I experimented many kinds of musical genres, from installation art to opera, passing through orchestral and chamber music. I don’t like to stare at a single genre or hide behind a “style”, which I think is an harmful trap for those who play music. I think it’s important to face our work challenges and learn to fight them putting oneself at stake. Experimenting means nourishing our curiosity and I do strongly believe that an artist should be able to express himself totally, going beyond his limits; take for instance Miles Davis, Brian Eno, Peter Gabriel or Radiohead of whom I am a huge fan. My experimental side, the most complex one, is for sure the result of a deep academic research, but at the same time being a great rock and pop lover as well, I tried to essay different kind of music too. You mentioned “Metamorphic shady diary”: that is a track you could consider as experimental, but it was based on Jimi Hendrix’s and Miles Davis’ piece of works as well. That’s why in the track an electric guitar and a mute trumpet appear. Both of these instruments are quite uncommon in chamber music. And “An Image of Eternity” is part of this curiosity and variety path I’m going through; it’s the beginning of a new and different artistic trip, some kind of a question more than a clear answer.

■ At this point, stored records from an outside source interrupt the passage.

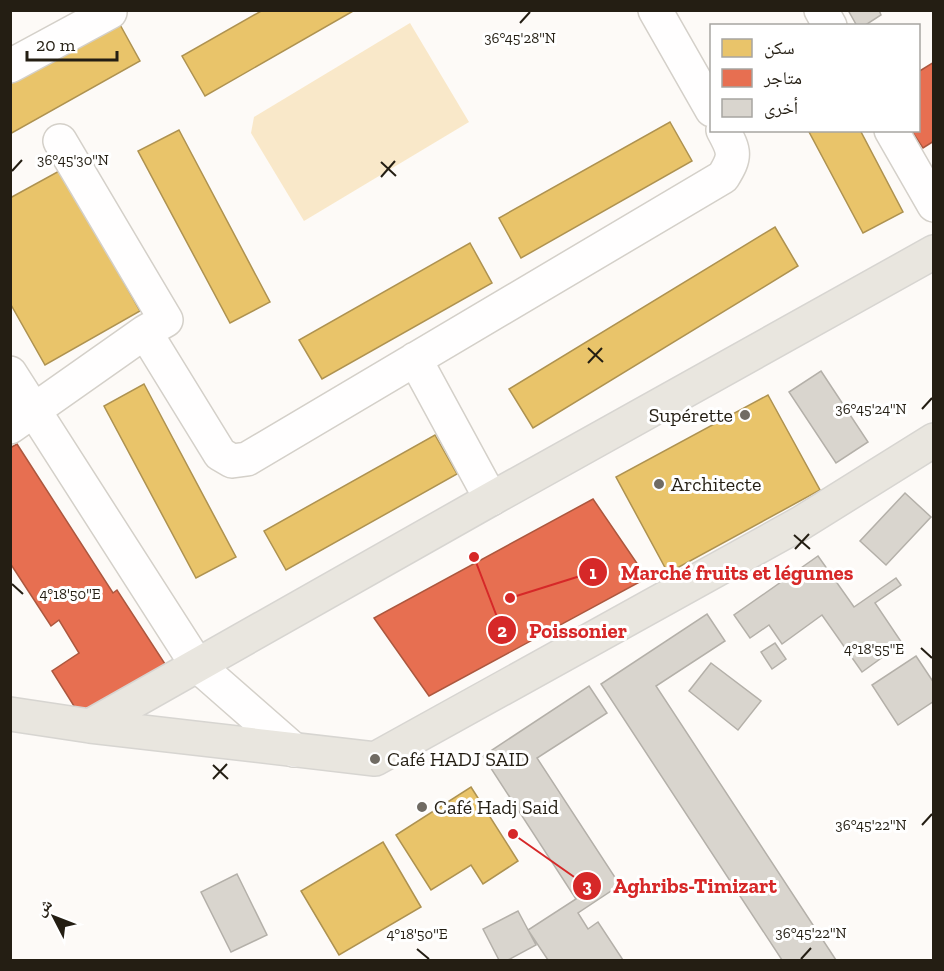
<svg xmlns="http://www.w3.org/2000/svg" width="944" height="971" viewBox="0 0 944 971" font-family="'Zilla Slab','Noto Naskh Arabic',serif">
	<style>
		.green { fill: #f9e8c9 }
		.homes { fill: #e9c46a; stroke: #ae9250; stroke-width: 1.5 }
		.shops { fill: #e76f51; stroke: #ac573e; stroke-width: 1.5 }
		.building { fill: #d9d5ce; stroke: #b4b0a9; stroke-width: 1.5 }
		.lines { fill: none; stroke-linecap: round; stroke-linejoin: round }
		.minor-casing { stroke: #d4d0c9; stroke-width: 36 }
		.major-casing { stroke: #d7d5d1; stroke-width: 36 }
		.minor { stroke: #fffefe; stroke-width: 33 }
		.major { stroke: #e9e6df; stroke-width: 33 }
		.ticks { fill: none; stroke: #241e13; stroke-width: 2 }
		.poi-dot { fill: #706b63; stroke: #fff; stroke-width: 2 }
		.labels { text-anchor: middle; stroke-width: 6; stroke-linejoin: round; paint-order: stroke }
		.poi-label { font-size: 20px; fill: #241e13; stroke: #fff; text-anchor: start }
		.ticks-label { font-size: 15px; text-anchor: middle; fill: #241e13; stroke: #fff; stroke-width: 6; stroke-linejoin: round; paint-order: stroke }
		.leader { fill: none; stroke: #d62828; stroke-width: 2 }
		.callout-dot { fill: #d62828; stroke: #fff; stroke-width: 2 }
		.mark-label { font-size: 18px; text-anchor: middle; font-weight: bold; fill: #fff }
		.callout-label { font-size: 21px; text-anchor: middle; font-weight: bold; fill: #d62828; stroke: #fff; stroke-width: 6; stroke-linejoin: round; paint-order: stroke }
	</style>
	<rect width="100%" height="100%" fill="#fdfaf7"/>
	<path class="green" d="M 410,23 L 469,122 L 304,221 L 251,133 L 254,117 Z"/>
	<path class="homes" d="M 263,10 L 355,10 L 205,96 L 182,56 Z
		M 118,21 L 140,61 L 10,134 L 10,82 Z
		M 670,122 L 692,161 L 521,258 L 499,218 Z
		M 179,130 L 270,302 L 230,323 L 138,151 Z
		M 808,130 L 860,130 L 903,212 L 863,233 Z
		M 61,170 L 140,311 L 45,365 L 10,303 L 10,198 Z
		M 775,227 L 798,266 L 533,428 L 509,389 Z
		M 470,243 L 492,283 L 322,379 L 299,340 Z
		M 144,384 L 236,557 L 196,578 L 104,406 Z
		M 768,395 L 820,490 L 668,573 L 616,477 Z
		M 435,435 L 457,474 L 286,570 L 264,531 Z
		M 471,787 L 518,861 L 483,884 L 471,865 L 431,890 L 396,835 Z
		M 383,842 L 421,907 L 339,955 L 301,891 Z"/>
	<path class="shops" d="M 934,62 L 934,141 L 923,148 L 911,130 L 918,130 L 918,72 Z
		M 17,444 L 113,593 L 117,590 L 167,667 L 84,722 L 52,671 L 79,653 L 59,620 L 51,626 L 10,563 L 10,448 Z
		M 593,499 L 647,578 L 429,696 L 374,618 Z"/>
	<path class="building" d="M 848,10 L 879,10 L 881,15 L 864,26 L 857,26 Z
		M 821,371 L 868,442 L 836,463 L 789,392 Z
		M 905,493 L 931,517 L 886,565 L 860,541 Z
		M 818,556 L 854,607 L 896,578 L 901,585 L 875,603 L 902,643 L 862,672 L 822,615 L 782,644 L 769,625 L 750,638 L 734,615 Z
		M 707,614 L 725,641 L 656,686 L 836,960 L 782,960 L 601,684 Z
		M 775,643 L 786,659 L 772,669 L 761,652 Z
		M 916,656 L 934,683 L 934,701 L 898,725 L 872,685 Z
		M 711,663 L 761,701 L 738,730 L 689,691 Z
		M 589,686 L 607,713 L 537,758 L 620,885 L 578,913 L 588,929 L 598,922 L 623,960 L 548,960 L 528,930 L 576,899 L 483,756 Z
		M 237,874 L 267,935 L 231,952 L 201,892 Z
		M 518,911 L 536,945 L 508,960 L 499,960 L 483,929 Z"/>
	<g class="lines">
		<defs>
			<path id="minor" d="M 655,10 L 712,110
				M 821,10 L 830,26
				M 10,66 L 110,12 L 109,10
				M 891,130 L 934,205
				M 145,332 L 220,454 L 232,461 L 247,459 L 723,177 C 736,156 735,152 723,130
				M 415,359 L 491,499
				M 10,373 L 197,665 L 294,750
				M 10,427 L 145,332 L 166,320 L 60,141"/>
			<path id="major" d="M 10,714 L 90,726 L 375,759 L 801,523 L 934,440
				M 90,726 L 491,499 L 934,252"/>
		</defs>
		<use href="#minor" class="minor-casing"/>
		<use href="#major" class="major-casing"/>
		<use href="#minor" class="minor"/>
		<use href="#major" class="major"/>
	</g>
	<path class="ticks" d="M 520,23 L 530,12M 381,162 L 396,176M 12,171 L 22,160M 381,177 L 395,161M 588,348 L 603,362M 588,363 L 602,348M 922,409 L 932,398M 794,535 L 810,549M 795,549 L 809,534M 12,584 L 23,594M 921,648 L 932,658M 213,765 L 228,779M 213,779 L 227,764M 922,825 L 932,814M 417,949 L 429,959M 801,959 L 811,948"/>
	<g class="poi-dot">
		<circle cx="745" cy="415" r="6"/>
		<circle cx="659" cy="484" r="6"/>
		<circle cx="375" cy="759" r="6"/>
		<circle cx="422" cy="807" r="6"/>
	</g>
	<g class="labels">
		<g class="poi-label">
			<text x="733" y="422" text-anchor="end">Supérette</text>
			<text x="671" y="491">Architecte</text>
			<text x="387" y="766">Café HADJ SAID</text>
			<text x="434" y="814">Café Hadj Said</text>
		</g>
	</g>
	<g class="ticks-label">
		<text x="520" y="43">36°45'28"N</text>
		<text x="73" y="165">36°45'30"N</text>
		<text x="871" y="414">36°45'24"N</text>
		<text x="70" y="599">4°18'50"E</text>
		<text x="874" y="654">4°18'55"E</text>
		<text x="871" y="830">36°45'22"N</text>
		<text x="811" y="938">36°45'22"N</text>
		<text x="417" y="939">4°18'50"E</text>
	</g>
	<path class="leader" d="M510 598L593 572M474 557L502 630M513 834L587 886"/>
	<g class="callout-dot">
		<circle cx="510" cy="598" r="6"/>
		<circle cx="474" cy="557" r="6"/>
		<circle cx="513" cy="834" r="6"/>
		<circle cx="593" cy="572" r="15"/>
		<circle cx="502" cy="630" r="15"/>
		<circle cx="587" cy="886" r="15"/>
	</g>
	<g class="mark-label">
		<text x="593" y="579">1</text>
		<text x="502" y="637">2</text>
		<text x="587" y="892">3</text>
	</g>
	<g class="callout-label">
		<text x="737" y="580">Marché fruits et légumes</text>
		<text x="578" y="638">Poissonier</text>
		<text x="695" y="893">Aghribs-Timizart</text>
	</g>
	<rect width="944" height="971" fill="none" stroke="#241e13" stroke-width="24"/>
	<rect x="710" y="24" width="210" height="108" fill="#ffffff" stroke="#a7a5a1" stroke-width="1.5"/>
	<rect x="722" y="39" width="30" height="18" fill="#e9c46a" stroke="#a7a5a1" stroke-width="1.5"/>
	<text x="764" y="54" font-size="18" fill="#241e13">سكن</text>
	<rect x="722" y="69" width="30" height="18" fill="#e76f51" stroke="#a7a5a1" stroke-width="1.5"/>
	<text x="764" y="84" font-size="18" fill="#241e13">متاجر</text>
	<rect x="722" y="99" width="30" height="18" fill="#d9d5ce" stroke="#a7a5a1" stroke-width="1.5"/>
	<text x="764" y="114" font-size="18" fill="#241e13">أخرى</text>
	<g transform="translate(54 917) rotate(312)" stroke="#ffffff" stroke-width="4.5" paint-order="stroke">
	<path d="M0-4.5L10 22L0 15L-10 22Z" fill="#241e13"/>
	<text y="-9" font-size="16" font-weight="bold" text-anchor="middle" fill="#241e13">ش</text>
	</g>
	<path d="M27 51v9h90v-9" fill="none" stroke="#241e13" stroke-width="3"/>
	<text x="36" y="51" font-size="18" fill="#241e13" stroke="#ffffff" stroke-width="4.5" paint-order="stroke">20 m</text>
</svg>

So now let’s talk about “An Image Of Eternity”: a set of brilliant piano works. Can you describe us how it was born, how long have you been working on it and what do you expect from the future?
For the last 3 years I felt the need to release a work which could sound like the opposite of what I released just before. “An Image of Eternity” flourished from an inner need of communicating in a simple way. I needed to abandon my avant-garde path for a while and go back to the roots, playing my favorite instrument, the piano, through which I can play songs that talk about myself easily. That is the reason why I think this album is pretty much autobiographic. This is not just an album, this is some sort of a moment of reflection. Music is a marvelous object closely made up of time, rhythm and metre; but at the same time it is a mysterious countersense: when you listen to music, a music that makes you sing or dance, you lose the perception of time and the sensations you feel take you back to your human being roots, letting you discover your purest emotions. Music touches these emotions; we give music a sense of memory and it’s through music that memories come to life. So this album was born as a time and emotional travel through which I showed my entire fragility to the listener, trying to show him a more personal and intimate dimension.
I tried to show something like a wide reflection of an infinite dimension. That is an image of eternity.
The songs the LP is made up of were composed in between 1999 and 2015, indeed one of the tracks was written back to when I was 19. The others were the result of works I made in the following 16 years; they’ve been secretly hidden in a drawer until now. I’m not really able to tell you what I am expecting from the near future. Probably I’ll keep experimenting in the field of music with the same energy and curiosity.